Once the current middle managers that have always existed in an Agile environment supplant the old executive whose training hasn’t progressed beyond Taylorism and the prescriptive methods that assume everything is deterministic, then Agile and an understanding of Agile becomes endemic.

The managers that I taught and coached 10 years ago in some of the innovators and early adopters are now the CTOs and CEOs of other organisations, they know the benefits of adopting agility because they’ve seen them, and they want to replicate that in their new situation.

Caveat Emptor

Buyer beware.

Why are you doing the transformation?

Make sure that the true business reason for the transformation is clear. Make sure that it is measurable so that you can demonstrate that the transformation is doing the right thing. Make sure that these are business metrics not internal metrics about the transformation itself. Look towards the bottom line of the accountancy spreadsheet, the profit and loss line; not-for-profit, there will be measures, other than the money, to demonstrate that you are being successful.

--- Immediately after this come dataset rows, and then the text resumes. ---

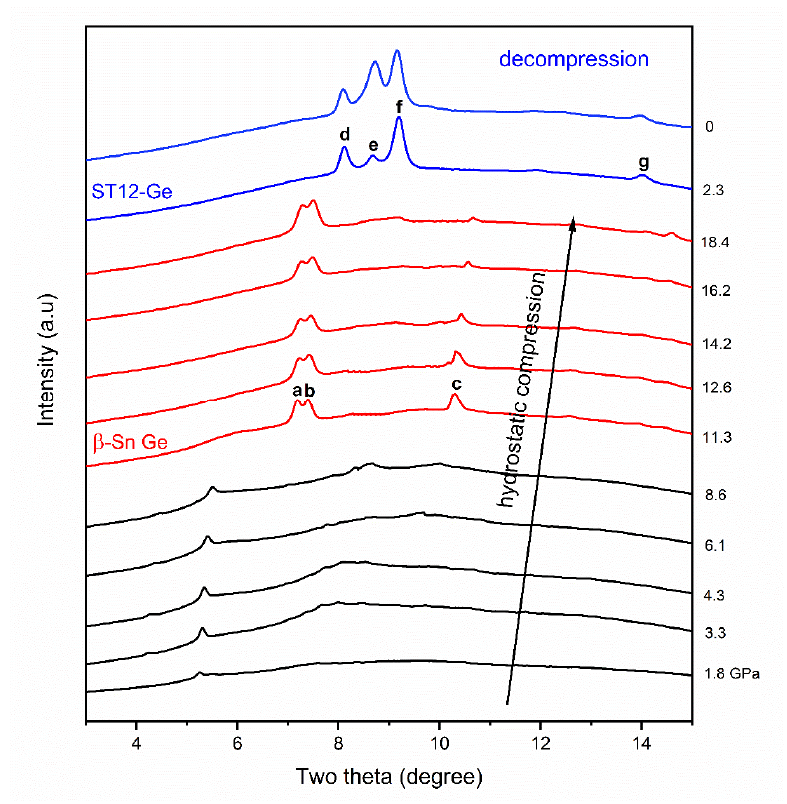
Figure 2. The XRD peaks of amorphous Ge under hydrostatic pressures. The experiment was performed with the synchrotron X-ray wavelength of 0.3100 Å at the beamline 16-BM-D, APS. Ethanol was used as a PTM for hydrostatic compression. Pressures are labeled near each diffraction line (unit: GPa). Obvious phase transitions can be seen under compression and decompression. Note that the peaks from stainless steel gasket in the XRD patterns have been masked. This sample is partially crystallized, but bumps between the two theta of 8 and 10 degrees indicate the amorphous part.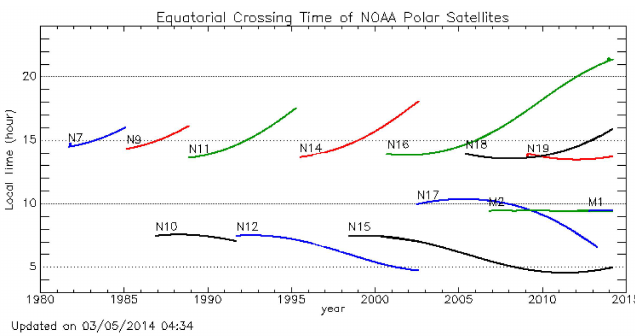
Figure 1. Equatorial crossing time (ECT) of NOAA POES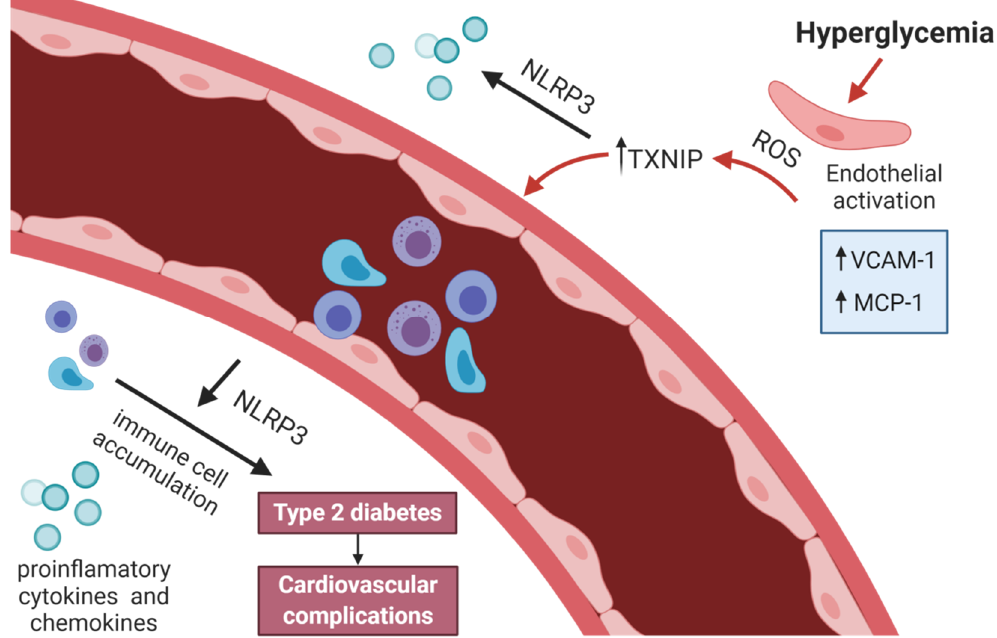
Figure 1. Links between NLRP3, endothelial dysfunction, and type 2 diabetes.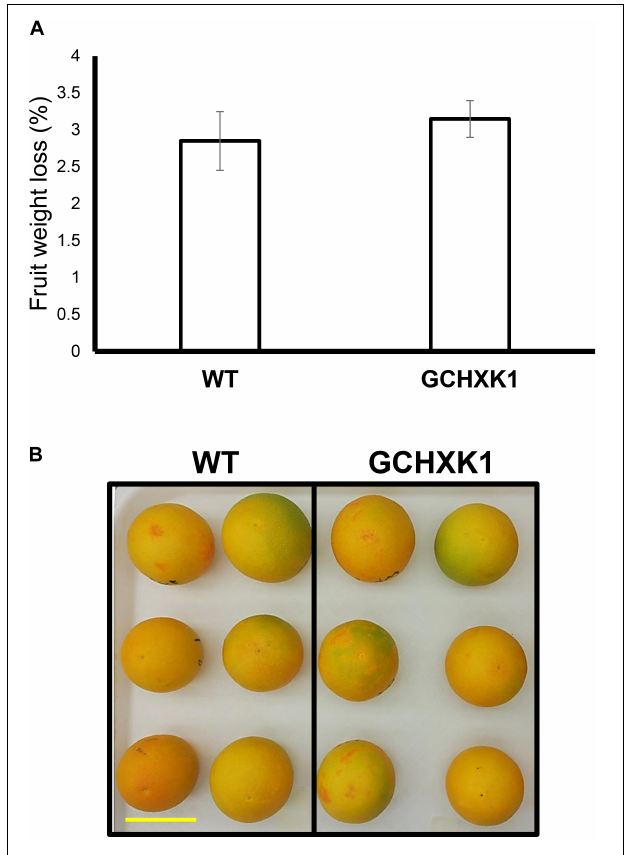
FIGURE 6 | Water loss of ripe GCHXK fruits. (A) Ripe, harvested WT, and GCHXK1 fruits exhibited similar water loss after 5 days of long-day conditions (16 h light/8 h dark photoperiod) at 25 ◦ C ( n = 6). (B) Ripe, harvested WT, and GCHXK1 fruits used for the water loss experiment, scale bar is 5 cm. Data displayed as means ±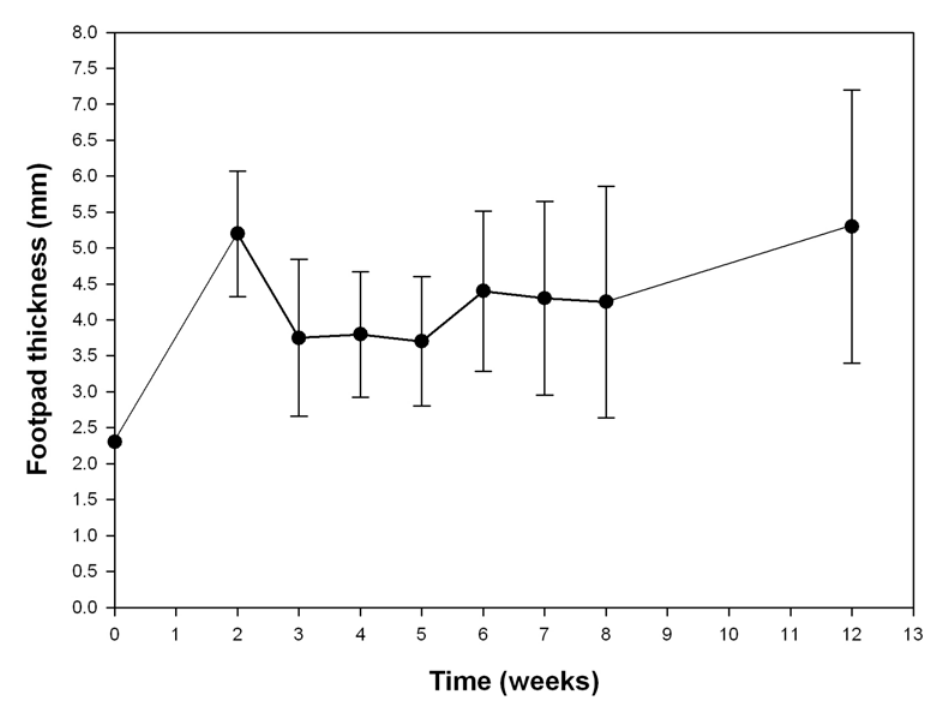
Figure 2. Foot pad thicknes (mm) of the right foot pad of BALB/c mice infected with 20 mg (wet weight) of N. brasiliensis HUJEG-1. Each point represents the mean of 20 animals, the bars correspond to the standard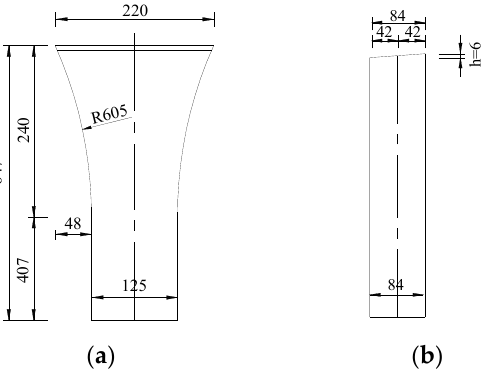
Figure 2. Layout of the test system (unit: mm): ( a ) elevation view; ( b ) plan view.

Engaging a consultancy to help with the transformation?

Look closely at their method of operation; do they want to get the transformation done and then get out of the way? Or do they want to use the transformation as a way to embed themselves into your organisation so that they can extract money from you on a monthly basis?

Both are legitimate approaches.

There are organisations that would rather that some external experts are doing the day-to-day procedural running of their organisation allowing them to focus vision and strategy; this is why the big IT consultancies exist, to be the doing arm of an organisation that doesn’t want to be doing the doing themselves.

There are organisations that want the external experts to help upskill them as part of the transformation so that they can run their organisation themselves from that point forward.

Which are you? Make sure that that is clearly written into requests for quotations and the contracts.

Revolutions can only last so long before their result becomes the norm

Next

We Just Don’t See The Value is a symptom of a deeper underlying problem, that the instantiation of the framework has gone wrong. The next post explores the question of Won’t AI Save Us?


#1 It might be as simple as: Shareholders expect profit. Cutting expenses is the easiest way to profit. Those roles don’t seem to be doing much, cut them! Agility has ended up as an innocent bystander caught up the corporate shenanigans of always ensuring that the numbers go up; especially the year-on-year profits. [Return]
#” Rational managers can be quite rare; if you have one keep hold of them, lest the organisation replace them with an irrational manager! [Return]

Without wanting to fan the flames of more click-bait, I hope the above has provided more insight into: Is Agile Dead?